Norway protected its very first nature conservation area in 1884. Since then, nature conservation laws have been adopted and updated, the most recent being the 2009 Nature Diversity Act.
On 24 April 1884, the Storting decided that the state was to purchase a beech woodland in Larvik as an outdoor recreation area. This was its first decision on a nature conservation matter. The first legislation on nature conservation was adopted in 1910, and was replaced by a new law in 1954 and by the Nature Conservation Act in 1970. The most recent legislation is the 2009 Nature Diversity Act. Most of the current protected areas were established under the Nature Conservation Act.
Up to 1975, nature conservation efforts focused on specific elements such as single old trees or on single species or species groups. One important exception was the idea of establishing a network of national parks. In 1964, a report from the State Council for the Conservation of Nature proposed that Norway should designate 16 national parks. The first two were established before the report was published: Rondane in 1962 and Børgefjell in 1963.
The Ministry of the Environment was established in 1972, giving Norway the administrative structure needed for the effective development of a system of protected areas. Starting in 1975, the development of county protection plans for the most seriously threatened habitat types (wetlands, temperate broad-leaved forests, mires and seabird colonies) was given priority and pursued systematically throughout the country. This work is now more or less completed.
In the early 1990s, a white paper describing a nationwide plan for national parks and other large protected areas was published. Since then, work on the network of national parks has steadily progressed, and new national parks have been designated and others extended. There are now 37 national parks in mainland Norway and seven in Svalbard, and the national park network is almost complete.
Two of Norway’s goals are to protect a representative selection of Norwegian nature and to maintain large continuous areas of natural environment Forest protection is a key tool for achieving these goals, and also important for protecting rare habitat types and habitats for threatened species.[A2]

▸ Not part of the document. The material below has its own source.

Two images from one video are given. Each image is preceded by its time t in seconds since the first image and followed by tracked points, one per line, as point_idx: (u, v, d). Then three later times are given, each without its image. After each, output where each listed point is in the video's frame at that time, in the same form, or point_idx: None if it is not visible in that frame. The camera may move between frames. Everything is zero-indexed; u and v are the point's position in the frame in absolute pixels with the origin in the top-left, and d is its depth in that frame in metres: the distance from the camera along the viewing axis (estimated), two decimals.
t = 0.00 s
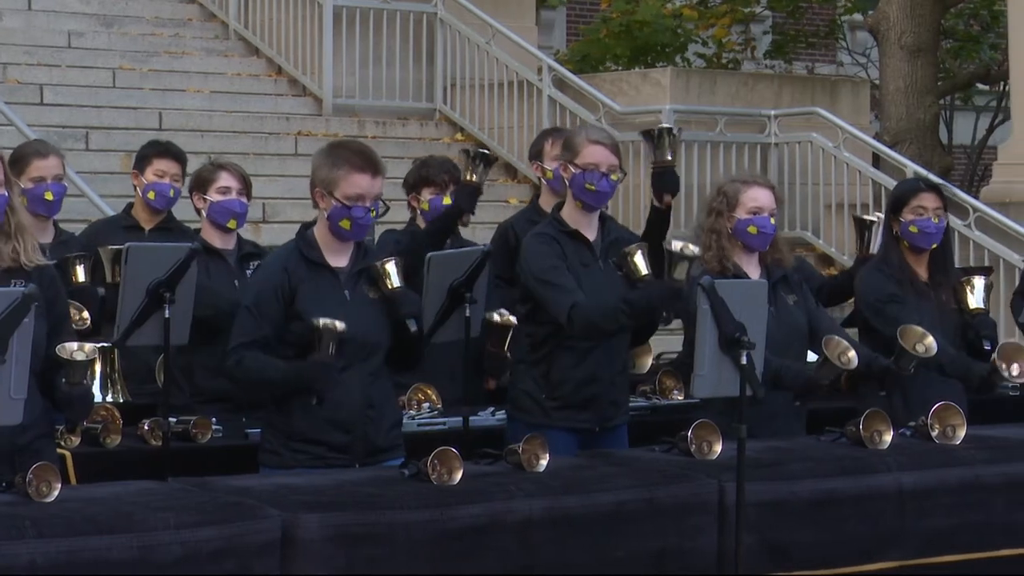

Norway is working on the first phase of its marine protection plan. The aim is to establish a representative network of marine protected areas that will safeguard the whole range of species and habitats in the marine environment. This is a joint project involving a number of sectors, and activities started in 2002[A3] .
The Nature Diversity Act entered into force on 1 July 2009. It is the most comprehensive and important piece of legislation on Norwegian nature and its management ever adopted. It applies to the natural environment everywhere in Norway and to all sectors that are responsible for managing the environment or that make decisions that may have environmental impacts.
The provisions on protected areas in the Nature Diversity Act are similar to those in the earlier legislation, but protection of areas is now more closely integrated with other types of management. The legislation has been updated in a number of ways to make conservation work more effective and provide greater predictability and clarity for people who are affected by protection decisions.
All decisions on the protection of areas adopted under the 1970 Nature Conservation Act or earlier legislation are still in force.